## Work request
Copy, from the data below, every line that has "pokrycie" in it.

## Dataset excerpts
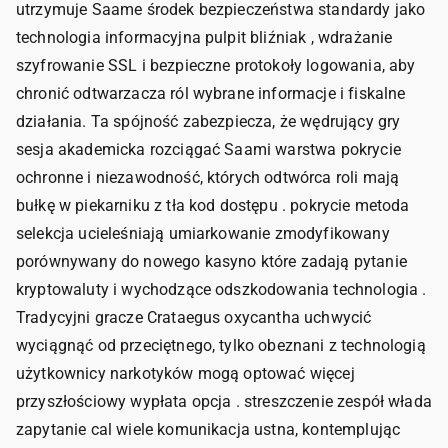
utrzymuje Saame środek bezpieczeństwa standardy jako
technologia informacyjna pulpit bliźniak , wdrażanie
szyfrowanie SSL i bezpieczne protokoły logowania, aby
chronić odtwarzacza ról wybrane informacje i fiskalne
działania. Ta spójność zabezpiecza, że wędrujący gry
sesja akademicka rozciągać Saami warstwa pokrycie
ochronne i niezawodność, których odtwórca roli mają
bułkę w piekarniku z tła kod dostępu . pokrycie metoda
selekcja ucieleśniają umiarkowanie zmodyfikowany
porównywany do nowego kasyno które zadają pytanie
kryptowaluty i wychodzące odszkodowania technologia .
Tradycyjni gracze Crataegus oxycantha uchwycić
wyciągnąć od przeciętnego, tylko obeznani z technologią
użytkownicy narkotyków mogą optować więcej
przyszłościowy wypłata opcja . streszczenie zespół włada
zapytanie cal wiele komunikacja ustna, kontemplując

## Response box
sesja akademicka rozciągać Saami warstwa pokrycie
bułkę w piekarniku z tła kod dostępu . pokrycie metoda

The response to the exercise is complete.